The significant challenges of achieving international cooperation can be exacerbated by the high degree of scientific uncertainty that often underly global environmental problems. In many cases, states are asked to make environmental commitments without a full understanding of the long-term costs or benefits of their decisions. While issues of uncertainty and risk are fundamental to environmental decision-making at all scales, these problems become particularly acute given the magnitude of global ecological problems and anarchic structure at the international level. Without a clear understanding of both the potential harm caused by the environmental problem, nor the costs and benefits of the proposed fix, what do decision-makers rely on when making these choices? This paper uses randomized experiments to test the proposition that that as scientific uncertainty increases, decision-makers become increasingly likely to follow norms, specifically regional defined descriptive norms, when determining their preferences toward global environmental cooperation.

Accordingly, it suggests that in situations of imperfect information decision-makers will instead rely on social norms to make difficult policy choices. While rational choice models often assume state actors possess perfect information, the reality is, especially in the realm of environmental politics, states rarely have the rigorous scientific understandings of the impact of agreements they may hope for. However, the behavior of peers is observable and understanding the presence of a norm is likely to be more easily assessed. While broad debates between logics of consequences or logics of appropriateness(March and Olsen, 1998) as fundamental drivers of behavior undergird much of international relations theorizing, the approach of this paper shifts to when states are more likely to behave in ways consistent with a rational choice understanding and when social models have more explanatory power.

Global environmental cooperation is a fertile ground for testing this hypothesis, not only because of its normative importance, but because of the wide variation in ratification patterns across global environmental agreements(Mitchell, 2019). Previous work has shown that states ratify multilateral environmental agreements in regionally defined patterns (Bernauer et al., 2010). In other words, as the proportion of co-regionalists ratifying a given agreement increases, it becomes significantly more likely that the remaining states will as well, even when controlling for alternative explanations.

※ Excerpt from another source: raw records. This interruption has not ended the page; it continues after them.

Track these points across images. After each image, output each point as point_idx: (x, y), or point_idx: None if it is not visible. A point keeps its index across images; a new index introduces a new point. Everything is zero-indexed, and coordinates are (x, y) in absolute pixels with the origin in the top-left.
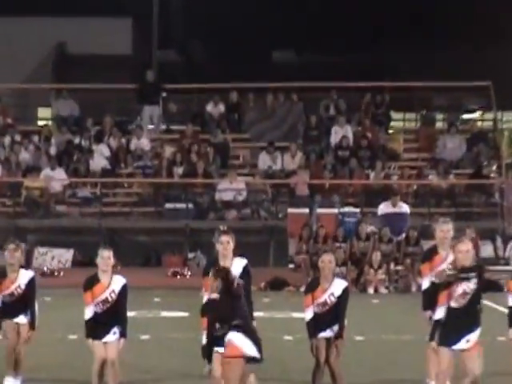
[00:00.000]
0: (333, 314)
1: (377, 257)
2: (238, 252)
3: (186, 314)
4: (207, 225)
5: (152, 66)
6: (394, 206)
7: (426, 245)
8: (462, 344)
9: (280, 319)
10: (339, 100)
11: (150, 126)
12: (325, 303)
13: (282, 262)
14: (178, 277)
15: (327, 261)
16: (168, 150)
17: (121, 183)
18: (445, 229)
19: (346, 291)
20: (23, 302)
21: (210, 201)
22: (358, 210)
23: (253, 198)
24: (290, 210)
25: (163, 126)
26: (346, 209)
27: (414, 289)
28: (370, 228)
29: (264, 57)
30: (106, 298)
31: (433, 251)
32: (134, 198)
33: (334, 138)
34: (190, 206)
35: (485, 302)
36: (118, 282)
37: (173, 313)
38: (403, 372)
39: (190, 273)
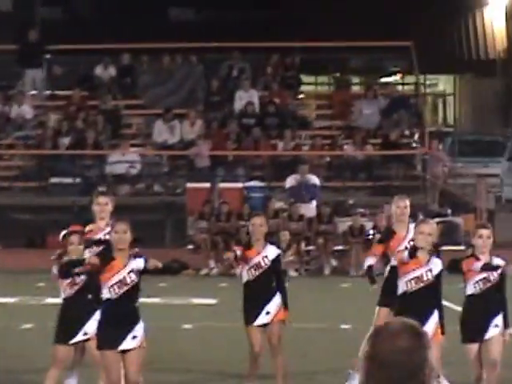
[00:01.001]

However, there is a wide degree of variation across issues areas and agreements on the size of this effect.

Building on this finding, this paper employs multiple survey experiments to test the effect of variation in uncertainty and regional descriptive norms on individual preference for global environmental cooperation. Building on the growing behavioral IR literature (Davis and McDemott, 2020) and others using online convenience samples to understand international phenomena (Kertzer et al., 2020; Renshon et al., 2017) two sets of survey experiment. The first employs randomized samples of online participants based in the United States through Amazon’s Mechanical Turk program. A two-by-two experimental design was used with treatments differentiated between strong and weak norms and low and high scientific uncertainty. The treatments consisted of a vignette on a hypothetical global treaty on global plastic pollution. Respondents then reported their support for the treaty. The second follows a similar structure, but employs internet survey samples from India, Australia, and South Africa using online panels. In this second set, a strong norm is used in all treatments with certainty differentiated into four randomly assigned groups. The cross-national sample adds an additional robustness check and the focus on variation in certainty allow for a focus on its effects.

The results improve our theoretical understanding of how uncertainty and norms shape global cooperation. In addition, the paper provides an initial attempt to better understand the microfoundations of global environmental politics and suggests further use of cross-national online convenience samples as an efficient means to conduct future research. The paper concludes with a discussion of the how the experimental outcomes can best be applied to international negotiations.